The final judgment for the former Serbian political, military and police officials – Nikola Sainovic, Nebojsa Pavkovic, Sreten Lukic and Vladimir Lazarevic – today confirmed the finding of the Trial Chamber that in 1999 there was a joint criminal enterprise aimed at expelling the Albanian population from Kosovo, which was a Serbian province at the time. The appellate judges found that the responsibility of the three of the four accused was slightly diminished, and their sentences were reduced by one to four years.

The appellate judgment confirmed the involvement of former deputy prime minister Nikola Sainovic, former commander of the VJ 3rd Army Nebojsa Pavkovic and former commander of the Serbian MUP for Kosovo Sreten Lukic in the joint criminal enterprise. The Appeals Chamber also upheld the conclusion that Vladimir Lazarevic, former commander of the Pristina Corps, aided and abetted the enterprise headed by Slobodan Milosevic. The Trial Chamber sentenced the first three accused to 22 years each while Lazarevic got 15 years in prison. In the appellate proceedings, only Pavkovic’s sentence was confirmed. Sainovic’s sentence was reduced to 18, Lukic’s to 20 and Lazarevic’s to 14 years in prison.

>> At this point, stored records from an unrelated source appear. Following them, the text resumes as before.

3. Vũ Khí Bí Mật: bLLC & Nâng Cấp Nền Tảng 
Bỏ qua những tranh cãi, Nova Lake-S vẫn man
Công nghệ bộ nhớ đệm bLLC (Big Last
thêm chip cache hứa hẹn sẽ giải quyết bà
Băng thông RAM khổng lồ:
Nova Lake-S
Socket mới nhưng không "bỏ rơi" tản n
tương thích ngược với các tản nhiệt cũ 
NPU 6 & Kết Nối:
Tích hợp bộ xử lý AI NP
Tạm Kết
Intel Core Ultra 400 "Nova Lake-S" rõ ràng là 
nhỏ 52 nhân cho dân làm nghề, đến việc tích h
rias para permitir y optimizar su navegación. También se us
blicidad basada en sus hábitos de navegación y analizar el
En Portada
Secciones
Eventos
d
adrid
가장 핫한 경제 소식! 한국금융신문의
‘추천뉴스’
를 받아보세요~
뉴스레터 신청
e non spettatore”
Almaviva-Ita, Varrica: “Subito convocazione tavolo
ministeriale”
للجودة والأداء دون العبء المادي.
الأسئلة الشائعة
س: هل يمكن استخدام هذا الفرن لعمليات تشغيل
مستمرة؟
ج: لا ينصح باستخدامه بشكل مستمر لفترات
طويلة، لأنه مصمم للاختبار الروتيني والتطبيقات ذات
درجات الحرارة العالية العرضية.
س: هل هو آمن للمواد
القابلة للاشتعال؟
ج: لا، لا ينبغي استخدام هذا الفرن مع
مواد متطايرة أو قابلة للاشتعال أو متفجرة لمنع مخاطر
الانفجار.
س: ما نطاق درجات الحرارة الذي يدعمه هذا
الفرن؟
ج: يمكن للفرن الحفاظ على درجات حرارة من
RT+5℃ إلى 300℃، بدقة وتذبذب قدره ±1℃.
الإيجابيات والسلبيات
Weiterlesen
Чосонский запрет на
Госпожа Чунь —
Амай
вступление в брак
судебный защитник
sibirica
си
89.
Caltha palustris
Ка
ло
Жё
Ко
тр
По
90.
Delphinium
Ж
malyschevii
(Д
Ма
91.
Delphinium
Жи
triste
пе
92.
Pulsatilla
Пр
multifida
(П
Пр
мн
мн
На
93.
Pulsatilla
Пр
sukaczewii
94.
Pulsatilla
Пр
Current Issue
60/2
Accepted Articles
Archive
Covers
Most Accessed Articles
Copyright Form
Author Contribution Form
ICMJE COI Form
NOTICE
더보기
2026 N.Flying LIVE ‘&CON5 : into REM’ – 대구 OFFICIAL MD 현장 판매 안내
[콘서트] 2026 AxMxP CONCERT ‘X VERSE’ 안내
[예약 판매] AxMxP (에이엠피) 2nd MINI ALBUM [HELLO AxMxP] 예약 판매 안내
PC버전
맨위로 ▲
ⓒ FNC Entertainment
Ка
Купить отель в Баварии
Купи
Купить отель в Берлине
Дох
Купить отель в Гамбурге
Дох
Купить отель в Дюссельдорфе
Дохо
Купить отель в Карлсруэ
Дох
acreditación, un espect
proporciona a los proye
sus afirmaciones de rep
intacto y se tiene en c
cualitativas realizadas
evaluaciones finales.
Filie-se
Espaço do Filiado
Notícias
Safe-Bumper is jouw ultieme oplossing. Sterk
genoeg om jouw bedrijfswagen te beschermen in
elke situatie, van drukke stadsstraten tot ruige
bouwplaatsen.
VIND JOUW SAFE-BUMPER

The Appeals Chamber reduced the sentences because it has granted some of the grounds of appeal presented by the accused that related to murder. Although the appellate judges upheld the conclusion that the murders of Kosovo Albanians were a natural and foreseeable result of the joint criminal enterprise, they ruled that the accused didn’t have reason to know about them and were consequently not responsible for some of them. The trial judgment notes that at least 600 persons were killed in the terror campaign against the Kosovo civilians. In the appellate judgment, the 274 victims killed in Meja and Korenica were subtracted from the total. There was no evidence that all of them were civilians, the appellate judges stressed. The final judgment confirmed the Trial Chamber’s conclusion that at least 700,000 Albanian civilians were expelled from Kosovo in 1999.

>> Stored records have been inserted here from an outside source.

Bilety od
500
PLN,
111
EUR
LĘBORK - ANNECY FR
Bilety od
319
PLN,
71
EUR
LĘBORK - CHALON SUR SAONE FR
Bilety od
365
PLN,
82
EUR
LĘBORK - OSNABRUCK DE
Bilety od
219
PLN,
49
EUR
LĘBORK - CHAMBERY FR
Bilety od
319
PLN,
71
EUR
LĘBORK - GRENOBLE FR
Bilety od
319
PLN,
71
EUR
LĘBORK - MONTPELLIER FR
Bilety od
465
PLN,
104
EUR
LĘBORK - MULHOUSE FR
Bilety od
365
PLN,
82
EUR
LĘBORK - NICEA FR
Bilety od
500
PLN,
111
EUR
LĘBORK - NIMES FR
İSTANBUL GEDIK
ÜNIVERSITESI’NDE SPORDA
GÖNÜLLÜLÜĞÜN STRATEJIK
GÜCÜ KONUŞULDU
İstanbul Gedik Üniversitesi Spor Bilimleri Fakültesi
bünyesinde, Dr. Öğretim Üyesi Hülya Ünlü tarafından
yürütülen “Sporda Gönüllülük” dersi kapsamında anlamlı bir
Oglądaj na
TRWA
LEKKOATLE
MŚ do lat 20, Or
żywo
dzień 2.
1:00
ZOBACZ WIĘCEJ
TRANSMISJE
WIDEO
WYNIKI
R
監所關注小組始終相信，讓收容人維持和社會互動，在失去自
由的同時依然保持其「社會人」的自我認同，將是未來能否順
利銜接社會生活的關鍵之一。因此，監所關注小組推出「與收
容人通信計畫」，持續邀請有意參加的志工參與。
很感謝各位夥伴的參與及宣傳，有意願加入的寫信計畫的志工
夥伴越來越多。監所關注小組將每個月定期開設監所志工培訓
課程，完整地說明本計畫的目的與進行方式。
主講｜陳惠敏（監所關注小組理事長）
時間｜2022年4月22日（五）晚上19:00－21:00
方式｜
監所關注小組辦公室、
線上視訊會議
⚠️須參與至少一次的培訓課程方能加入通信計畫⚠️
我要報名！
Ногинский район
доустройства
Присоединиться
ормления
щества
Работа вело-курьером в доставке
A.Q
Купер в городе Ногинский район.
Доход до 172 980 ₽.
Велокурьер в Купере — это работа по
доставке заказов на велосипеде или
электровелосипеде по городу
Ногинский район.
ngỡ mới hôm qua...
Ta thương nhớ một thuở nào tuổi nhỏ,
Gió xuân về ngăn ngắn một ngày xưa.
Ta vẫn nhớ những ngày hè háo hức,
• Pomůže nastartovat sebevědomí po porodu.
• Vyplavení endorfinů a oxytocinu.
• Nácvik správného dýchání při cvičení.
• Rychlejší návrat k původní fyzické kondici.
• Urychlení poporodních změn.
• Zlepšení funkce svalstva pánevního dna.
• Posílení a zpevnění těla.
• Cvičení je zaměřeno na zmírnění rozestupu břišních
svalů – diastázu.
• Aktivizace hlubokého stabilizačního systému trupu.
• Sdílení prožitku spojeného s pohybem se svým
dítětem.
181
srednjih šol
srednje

Also, several of the prosecution’s grounds of appeal were granted. The most important of them relates to sexual assaults in Pristina, Beleg and Cirez. The prosecution appealed against the Trial Chamber’s finding that those crimes were not an element of persecution. Although this ground of appeal was granted, the judges decided not to impose new sentences, with Judge Ramarosson dissenting. Judges Liu and Tuzmukhamedov also appended their partially dissenting opinions pertaining to parts of the judgment.

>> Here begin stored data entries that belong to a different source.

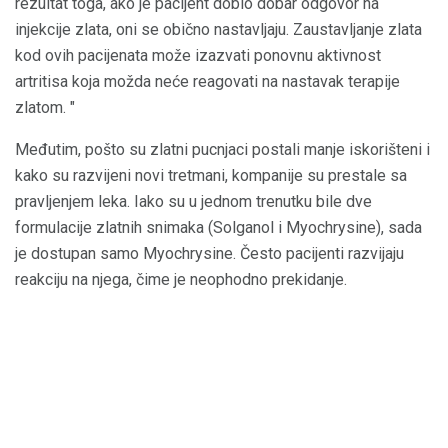
rezultat toga, ako je pacijent dobio dobar odgovor na
injekcije zlata, oni se obično nastavljaju. Zaustavljanje zlata
kod ovih pacijenata može izazvati ponovnu aktivnost
artritisa koja možda neće reagovati na nastavak terapije
zlatom. "
Međutim, pošto su zlatni pucnjaci postali manje iskorišteni i
kako su razvijeni novi tretmani, kompanije su prestale sa
pravljenjem leka. Iako su u jednom trenutku bile dve
formulacije zlatnih snimaka (Solganol i Myochrysine), sada
je dostupan samo Myochrysine. Često pacijenti razvijaju
reakciju na njega, čime je neophodno prekidanje.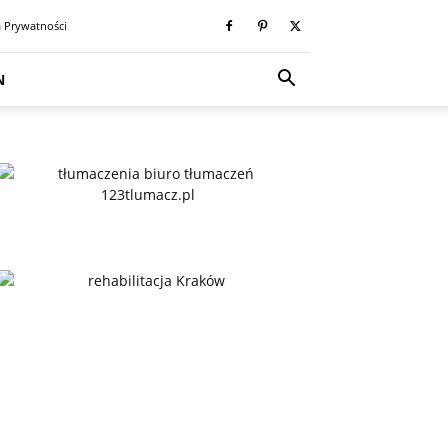
a Prywatności
N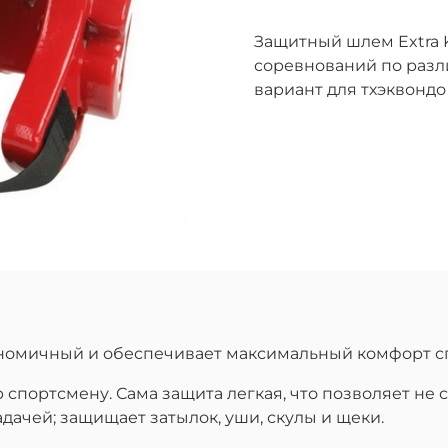
Защитный шлем Extra 
соревнований по разл
вариант для тхэквондо
номичный и обеспечивает максимальный комфорт с
 спортсмену. Сама защита легкая, что позволяет не
адачей; защищает затылок, уши, скулы и щеки.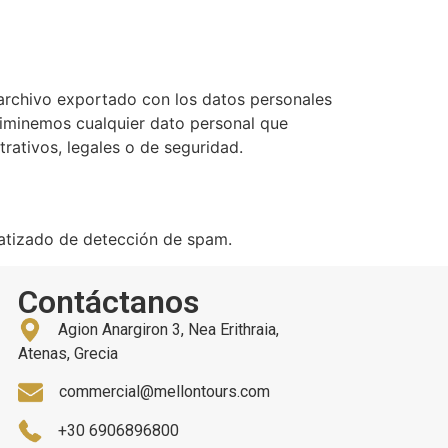
n archivo exportado con los datos personales
liminemos cualquier dato personal que
rativos, legales o de seguridad.
matizado de detección de spam.
Contáctanos
Agion Anargiron 3, Nea Erithraia,
Atenas, Grecia
commercial@mellontours.com
+30 6906896800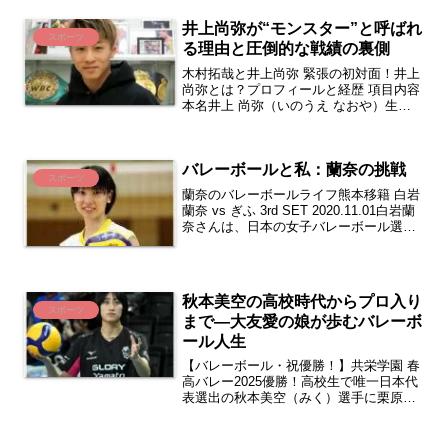
を与える唯一無二の存在へ 髙橋藍が目指
井上尚弥が“モンスター”と呼ばれ
す未来【ユメミルノート...
スポーツ
る理由と圧倒的な戦績の裏側
木村拓哉と井上尚弥 緊張の初対面！井上
尚弥とは？プロフィールと経歴 項目内容
本名井上 尚弥（いのうえ なおや）生年
月日1993年4月10日 32歳出身地神奈川県
座間市身長165cm血液型A型所属ジム大
橋ボクシングジム通称モンスター
バレーボールと私：蘭奈の挑戦
（Mons...
スポーツ
蘭奈のバレーボールライフ熊本移籍 白岩
蘭奈 vs ぎふ 3rd SET 2020.11.01白岩蘭
奈さんは、日本の女子バレーボール選手
で、現在は群馬グリーンウイングスに所
属しています。蘭奈のプロフィール名前:
白岩 蘭奈（しらいわ らんな）...
秋本美空の高校時代からプロ入り
スポーツ
まで―大友愛の娘が歩むバレーボ
ール人生
【バレーボール・祝優勝！】共栄学園 春
高バレー2025優勝！高校生で唯一日本代
表選出の秋本美空（みく）選手に栗原恵
が直撃取材！！前編〔ブカピ186〕秋本
美空とは？プロフィールと経歴秋本 美
空 Miku Akimoto生年月日 2006年8月...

The part of the judgment related to the ‘specific direction’ as an element of the aiding and abetting as a mode of liability was particularly interesting. Lazarevic's appeal was based on this doctrine. The Appeals Chamber ruled that this doctrine, first laid out in the final judgment in which the Appeals Chamber with Judge Theodor Meron presiding acquitted the Serbian general Momcilo Perisic of the crimes in BH, ran counter to the Tribunal’s jurisprudence. The finding was inconsistent with the judgments handed down to Sljivancanin and Mrksic for the crimes in Vukovar, and to Milan and Sredoje Lukic for the murders in Visegrad. The judgment rendered today openly dismissed the finding of Meron’s Appeals Chamber that the ‘specific direction’ of the accused to the commission of a crime was a ‘necessary element’ for a conviction of aiding and abetting. The finding, the appellate judgment notes, is in ‘direct and material conflict with the prevailing jurisprudence and the customary international law in this regard’.

Six former Serbian officials were charged with crimes against Kosovo Albanians in the indictment. Former Serbian president Milan Milutinovic was acquitted of all charges in the trial. Former chief of the VJ Main Staff Dragoljub Ojdanic accepted the findings of the trial chamber and was released after serving two thirds of his 15-year sentence.

The Tribunal’s trials for the Kosovo crimes will be concluded on Monday, 27 January 2014, with the appellate judgment of the former chief of the Serbian MUP Public Security Department Vlastimir Djordjevic.